▶ [About this task] In the material below, find the line containing "M43,411L65,438L0,461V426Z" and the line containing "<!-- far-shop labels -->", then reproduce exactly both of them and every line between, and nothing else.

▶ [Supplied entries]

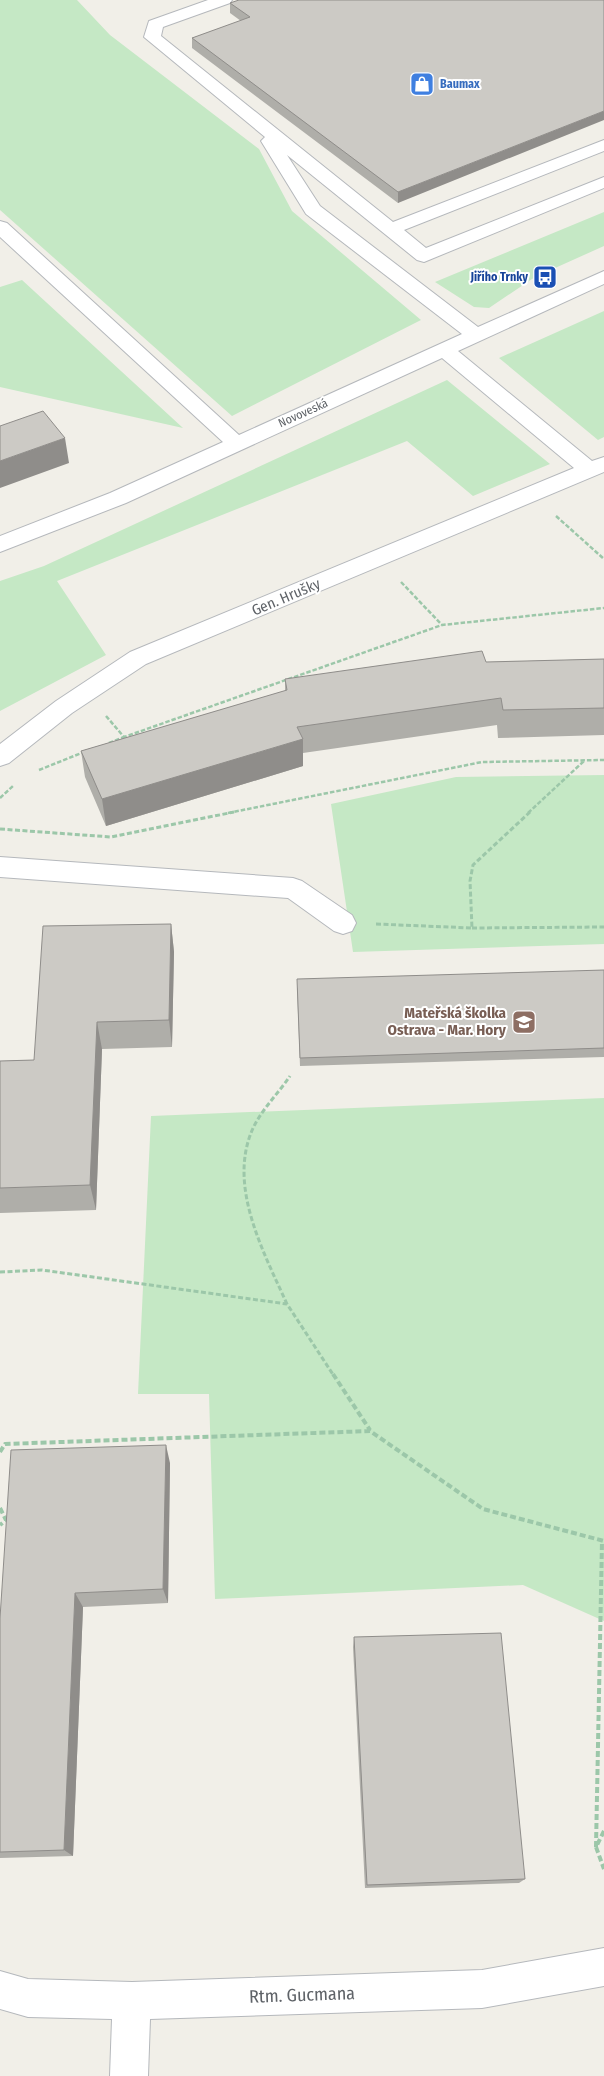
<svg xmlns="http://www.w3.org/2000/svg" width="604" height="2076" font-family="'Fira Sans Condensed',sans-serif">
<style>
.green{fill:#c5e8c5}
.lines{fill:none;stroke-linecap:round;stroke-linejoin:round}
.minor-casing{stroke:#b5b8bc;stroke-width:2}
.path-far2{stroke:#9cc7a9;stroke-width:2.5;stroke-dasharray:4.5 2;stroke-linecap:butt}
.path-far1{stroke:#9cc7a9;stroke-width:3;stroke-dasharray:5 2.5;stroke-linecap:butt}
.path{stroke:#9cc7a9;stroke-width:4;stroke-dasharray:6 3;stroke-linecap:butt}
.minor{fill:#fff;fill-rule:evenodd}
.wall{fill:#afaea9}
.shaded-wall{fill:#8f8d8a}
.building{fill:#cccac5;stroke:#8f8d8a}
.labels{text-anchor:middle;dominant-baseline:central;stroke-width:4;stroke-linejoin:round;paint-order:stroke}
.far-shop-label{font-size:12px;font-weight:bold;fill:#366cbe;stroke:#fff;text-anchor:start}
.far-transit-label{font-size:12px;font-weight:bold;fill:#164399;stroke:#fff;text-anchor:end}
.far-street-label{font-size:12px;fill:#5f6368;stroke:#fff}
.street-label{font-size:15px;fill:#5f6368;stroke:#fff}
.education-label{font-size:15px;font-weight:bold;fill:#785e54;stroke:#fff;text-anchor:end}
.near-street-label{font-size:18px;fill:#5f6368;stroke:#fff}
</style>
<rect width="100%" height="100%" fill="#f1efe8"/>
<!-- green -->
<path class="green" d="M0,0H77L110,35L259,149L292,211L421,320L232,416L0,210Z
M604,212V246L535,277L489,308L474,307L435,282Z
M22,280L183,428L0,387V287Z
M604,311V437L598,440L499,358Z
M447,380L550,464L473,496L407,441L57,581L106,655L0,711V581L44,566Z
M604,775V944L353,952L331,804L456,777Z
M604,1098V1621L523,1585L215,1599L209,1394H138L151,1116Z"/>
<g class="lines">
<!-- minor casing -->
<g class="minor-casing">
<path id="minor" d="M208,0H232L230,3L163,27L161,36L393,222L604,140V151L404,230L426,248L604,177V188L424,262L417,260L287,155L320,206L478,327L604,271V284L458,351L592,461L604,457V472L146,664L72,713L9,763L0,766V744L56,701L130,652L574,468L442,358L126,503L0,552V536L110,493L223,442L0,237V221L7,223L239,435L462,334L306,214L261,141L265,137L144,37L149,21Z
M0,857L293,878L302,881L352,915L356,923L352,931L343,934L334,931L288,898L0,877Z
M604,1948V1986L482,2008L150,2019L148,2076H110L112,2019L28,2017L0,2009V1971L28,1979L132,1982L482,1970Z"/>
</g>
<!-- path-far2 -->
<path class="path-far2" d="M556,516L604,559
M401,582L442,625
M106,716L124,737L442,625L604,608
M109,743L124,737
M39,770L84,752
M0,798L13,786
M228,813L482,762L604,760
M528,813L584,761"/>
<!-- path-far1 -->
<path class="path-far1" d="M0,829L111,837L234,812
M376,924L472,928L470,881L473,865L530,812
M472,928L604,927
M0,1272L42,1270L287,1304L334,1376
M287,1304C264,1253 229,1189 251,1133C259,1112 278,1094 290,1076"/>
<!-- path -->
<path class="path" d="M333,1374L370,1430
M0,1452L5,1444L370,1431L483,1509L604,1541
M0,1508L6,1520L0,1525
M604,1831L596,1847L604,1869
M596,1847L602,1541"/>
<!-- minor -->
<use href="#minor" class="minor"/>
</g>
<!-- wall -->
<path class="wall" d="M604,0L398,203L192,48V38L241,21L230,13V3Z
M604,659V735L498,738L497,725L303,753V766L106,826L85,777L81,751L285,691V679L486,662Z
M171,924L174,952L172,1047L102,1049L96,1210L0,1213V1061L34,1060Z
M604,970V1057L300,1066L297,988Z
M170,1463L168,1603L83,1607L73,1856L0,1858V1618Z
M354,1637L525,1879L519,1883L365,1888L353,1647Z"/>
<!-- shaded-wall -->
<path class="shaded-wall" d="M604,111V120L398,203V192Z
M65,438L69,463L0,488V461Z
M303,739V766L106,826L102,799Z
M171,924L174,952L172,1047L169,1020Z
M97,1022L102,1049L96,1210L90,1185Z
M166,1445L170,1463L168,1603L163,1589Z
M75,1593L83,1607L73,1856L64,1850Z"/>
<!-- building -->
<path class="building" d="M239,0H604V111L398,192L192,38L250,17L230,3Z
M43,411L65,438L0,461V426Z
M482,651L486,662L604,659V708L503,710L501,698L297,727L303,739L102,799L81,751L287,690L285,679Z
M171,924L169,1020L97,1022L90,1185L0,1188V1061L34,1060L43,926Z
M604,970V1048L300,1058L297,979Z
M166,1445L163,1589L75,1593L64,1850L0,1852V1618L11,1450Z
M501,1633L525,1879L367,1885L354,1637Z"/>
<!-- icons -->
<defs>
<g id="shop-square" transform="scale(1.25)"><rect x="-9" y="-9" width="18" height="18" rx="4" fill="#3f7fe0" stroke="#fff"/><path d="M-5-2.5h2.3a2.7 3.5 0 0 1 5.4 0H5L5.5 6h-11ZM-1.5-2.5h3a1.5 2.3 0 0 0-3 0Z" fill="#fff"/></g>
<g id="bus-square" transform="scale(1.25)"><rect x="-9" y="-9" width="18" height="18" rx="4" fill="#1a4fb4" stroke="#fff"/><path d="M-5-6H5V4H4V6H2V4H-2V6H-4V4H-5ZM-3.5-4V0h7V-4ZM-3.5 1.2v1.5H-2V1.2ZM2 1.2v1.5H3.5V1.2Z" fill="#fff"/></g>
<g id="school-square" transform="scale(1.25)"><rect x="-9" y="-9" width="18" height="18" rx="4" fill="#8d6e63" stroke="#fff"/><path d="M0-5L7-2L0 1L-7-2ZM-4 1L0 2.5L4 1V4Q0 6-4 4Z" fill="#fff"/></g>
</defs>
<g fill-rule="evenodd">
<use href="#shop-square" x="422" y="84"/>
<use href="#bus-square" x="545" y="277"/>
<use href="#school-square" x="524" y="1022"/>
</g>
<g class="labels">
<!-- far-shop labels -->
<g class="far-shop-label">
<text x="440" y="84">Baumax</text>
</g>
<!-- far-transit labels -->
<g class="far-transit-label">
<text x="528" y="277">Jiřího Trnky</text>
</g>
<!-- far-street labels -->
<g class="far-street-label">
<text transform="translate(303 413) rotate(-24)">Novoveská</text>
</g>
<!-- street labels -->
<g class="street-label">
<text transform="translate(286 597) rotate(-23)">Gen. Hrušky</text>
</g>
<!-- education labels -->
<g class="education-label">
<text x="506" y="1013">Mateřská školka<tspan x="506" dy="17">Ostrava - Mar. Hory</tspan></text>
</g>
<!-- near-street labels -->
<g class="near-street-label">
<text transform="translate(302 1995) rotate(-2)">Rtm. Gucmana</text>
</g>
</g>
</svg>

▶ [Exercise answer]
M43,411L65,438L0,461V426Z
M482,651L486,662L604,659V708L503,710L501,698L297,727L303,739L102,799L81,751L287,690L285,679Z
M171,924L169,1020L97,1022L90,1185L0,1188V1061L34,1060L43,926Z
M604,970V1048L300,1058L297,979Z
M166,1445L163,1589L75,1593L64,1850L0,1852V1618L11,1450Z
M501,1633L525,1879L367,1885L354,1637Z"/>
<!-- icons -->
<defs>
<g id="shop-square" transform="scale(1.25)"><rect x="-9" y="-9" width="18" height="18" rx="4" fill="#3f7fe0" stroke="#fff"/><path d="M-5-2.5h2.3a2.7 3.5 0 0 1 5.4 0H5L5.5 6h-11ZM-1.5-2.5h3a1.5 2.3 0 0 0-3 0Z" fill="#fff"/></g>
<g id="bus-square" transform="scale(1.25)"><rect x="-9" y="-9" width="18" height="18" rx="4" fill="#1a4fb4" stroke="#fff"/><path d="M-5-6H5V4H4V6H2V4H-2V6H-4V4H-5ZM-3.5-4V0h7V-4ZM-3.5 1.2v1.5H-2V1.2ZM2 1.2v1.5H3.5V1.2Z" fill="#fff"/></g>
<g id="school-square" transform="scale(1.25)"><rect x="-9" y="-9" width="18" height="18" rx="4" fill="#8d6e63" stroke="#fff"/><path d="M0-5L7-2L0 1L-7-2ZM-4 1L0 2.5L4 1V4Q0 6-4 4Z" fill="#fff"/></g>
</defs>
<g fill-rule="evenodd">
<use href="#shop-square" x="422" y="84"/>
<use href="#bus-square" x="545" y="277"/>
<use href="#school-square" x="524" y="1022"/>
</g>
<g class="labels">
<!-- far-shop labels -->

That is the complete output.